2002: Shelby Foote
Shelby Foote was born and raised in Greenville, Mississippi. His father died when he was only five, and his mother raised him alone. When he was thirteen he became friends with another Greenville boy, Walker Percy, and the two remained friends until the end of Percy's life, 60 years later. They shared a love of books, and encouraged each others' literary ambitions.
After serving as editor of his high school newspaper in Greenville, Foote attended the University of North Carolina, where he contributed to the literary magazine. When the Second World War began in Europe, he dropped out of college and joined the National Guard, two years before the United States was drawn into the war. Foote began to write fiction while waiting for his unit to be mobilized. He was working at a Memphis radio station in 1946 when he sold a short story to the Saturday Evening Post and quit his job to write full time.
Foote published five novels in rapid succession, beginning with Tournament in 1949. His next novels, Follow Me Down and Love in a Dry Season won admiring reviews, but sold indifferently. The popular success of Shiloh, a fictional recreation of the Civil War battle, inspired Random House publisher Bennet Cerf to ask Foote to write a short history of the Civil War. Foote agreed, on one condition. The story was too big for a single volume, Foote insisted, and Cerf agreed to publish a monumental trilogy on the subject. Foote worked for 20 years, writing 500 words a day.
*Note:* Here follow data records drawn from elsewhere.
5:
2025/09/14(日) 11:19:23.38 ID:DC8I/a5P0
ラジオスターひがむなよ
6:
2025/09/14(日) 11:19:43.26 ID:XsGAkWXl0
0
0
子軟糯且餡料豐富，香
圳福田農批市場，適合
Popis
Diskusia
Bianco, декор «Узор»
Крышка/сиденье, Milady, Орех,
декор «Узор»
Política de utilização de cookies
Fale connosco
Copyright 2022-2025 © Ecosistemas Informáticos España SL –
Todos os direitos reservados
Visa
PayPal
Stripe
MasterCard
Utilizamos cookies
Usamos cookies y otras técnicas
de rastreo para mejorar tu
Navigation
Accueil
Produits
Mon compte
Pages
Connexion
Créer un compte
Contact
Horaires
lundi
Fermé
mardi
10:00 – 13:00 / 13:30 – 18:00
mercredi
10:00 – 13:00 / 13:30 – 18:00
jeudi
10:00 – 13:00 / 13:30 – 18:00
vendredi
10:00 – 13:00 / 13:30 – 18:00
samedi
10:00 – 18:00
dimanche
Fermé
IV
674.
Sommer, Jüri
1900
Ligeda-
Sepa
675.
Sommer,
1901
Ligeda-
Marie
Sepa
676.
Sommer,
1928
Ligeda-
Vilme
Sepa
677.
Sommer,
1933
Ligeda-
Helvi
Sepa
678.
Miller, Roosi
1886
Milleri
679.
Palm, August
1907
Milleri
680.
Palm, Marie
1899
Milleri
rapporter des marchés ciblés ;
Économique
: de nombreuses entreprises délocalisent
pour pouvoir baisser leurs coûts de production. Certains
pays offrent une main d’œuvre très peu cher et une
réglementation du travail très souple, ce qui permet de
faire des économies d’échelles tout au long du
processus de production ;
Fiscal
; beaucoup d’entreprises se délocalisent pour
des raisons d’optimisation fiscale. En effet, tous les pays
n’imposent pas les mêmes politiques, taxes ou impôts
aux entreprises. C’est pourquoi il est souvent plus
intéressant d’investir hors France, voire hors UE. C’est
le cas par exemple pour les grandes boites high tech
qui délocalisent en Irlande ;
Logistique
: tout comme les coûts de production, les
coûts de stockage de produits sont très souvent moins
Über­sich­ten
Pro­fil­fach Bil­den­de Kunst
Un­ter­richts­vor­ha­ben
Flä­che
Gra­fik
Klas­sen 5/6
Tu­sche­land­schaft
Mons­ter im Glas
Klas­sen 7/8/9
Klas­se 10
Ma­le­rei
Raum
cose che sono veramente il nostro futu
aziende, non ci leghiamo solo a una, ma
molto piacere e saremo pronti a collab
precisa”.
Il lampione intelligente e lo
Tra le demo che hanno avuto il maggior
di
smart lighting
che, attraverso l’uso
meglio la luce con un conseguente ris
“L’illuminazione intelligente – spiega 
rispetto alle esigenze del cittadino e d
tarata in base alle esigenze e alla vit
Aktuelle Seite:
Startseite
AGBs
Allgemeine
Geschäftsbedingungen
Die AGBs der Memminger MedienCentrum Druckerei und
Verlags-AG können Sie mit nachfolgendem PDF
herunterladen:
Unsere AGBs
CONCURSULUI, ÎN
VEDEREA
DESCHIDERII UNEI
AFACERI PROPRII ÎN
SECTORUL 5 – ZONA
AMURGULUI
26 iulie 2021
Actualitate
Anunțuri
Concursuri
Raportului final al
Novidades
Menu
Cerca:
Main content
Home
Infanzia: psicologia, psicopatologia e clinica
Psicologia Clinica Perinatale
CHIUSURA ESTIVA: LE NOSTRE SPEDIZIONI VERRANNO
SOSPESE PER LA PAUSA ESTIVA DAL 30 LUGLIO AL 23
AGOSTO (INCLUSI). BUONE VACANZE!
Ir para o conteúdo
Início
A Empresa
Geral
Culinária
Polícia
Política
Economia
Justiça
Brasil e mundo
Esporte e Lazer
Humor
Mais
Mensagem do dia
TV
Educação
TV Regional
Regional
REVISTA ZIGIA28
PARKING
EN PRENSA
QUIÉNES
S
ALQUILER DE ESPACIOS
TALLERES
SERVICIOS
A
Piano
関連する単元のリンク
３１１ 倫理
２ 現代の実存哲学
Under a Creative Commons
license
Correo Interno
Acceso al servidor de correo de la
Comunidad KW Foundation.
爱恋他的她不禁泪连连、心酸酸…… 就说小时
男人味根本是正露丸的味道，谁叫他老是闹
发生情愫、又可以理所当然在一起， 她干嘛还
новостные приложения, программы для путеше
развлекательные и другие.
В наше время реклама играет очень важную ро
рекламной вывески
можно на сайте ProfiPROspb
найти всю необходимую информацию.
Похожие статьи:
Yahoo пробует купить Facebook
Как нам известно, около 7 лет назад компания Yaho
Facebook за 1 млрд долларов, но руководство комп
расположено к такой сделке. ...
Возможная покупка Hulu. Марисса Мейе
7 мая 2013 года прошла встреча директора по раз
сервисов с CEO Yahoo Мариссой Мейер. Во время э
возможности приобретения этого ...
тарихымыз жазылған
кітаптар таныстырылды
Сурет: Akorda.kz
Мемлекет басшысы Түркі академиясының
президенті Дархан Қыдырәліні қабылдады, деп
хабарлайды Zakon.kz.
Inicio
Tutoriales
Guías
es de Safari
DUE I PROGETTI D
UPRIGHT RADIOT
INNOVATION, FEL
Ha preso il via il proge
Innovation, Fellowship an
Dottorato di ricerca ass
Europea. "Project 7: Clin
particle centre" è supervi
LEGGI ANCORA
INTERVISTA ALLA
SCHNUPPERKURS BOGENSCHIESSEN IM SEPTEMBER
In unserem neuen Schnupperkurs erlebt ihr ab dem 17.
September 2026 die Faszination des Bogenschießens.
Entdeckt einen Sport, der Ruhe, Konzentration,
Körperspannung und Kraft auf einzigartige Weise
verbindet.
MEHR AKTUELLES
The Civil War: A Narrative, published in three volumes between 1958 and 1974, was hailed by critics and historians as a unique masterpiece.
Foote's other books include Jordan County (1954) and September, September (1978), a novel set amid the turmoil surrounding the integration of Little Rock's Central High School in 1957. A volume of Shelby Foote's correspondence with his lifelong friend, novelist Walker Percy, was published in 1998.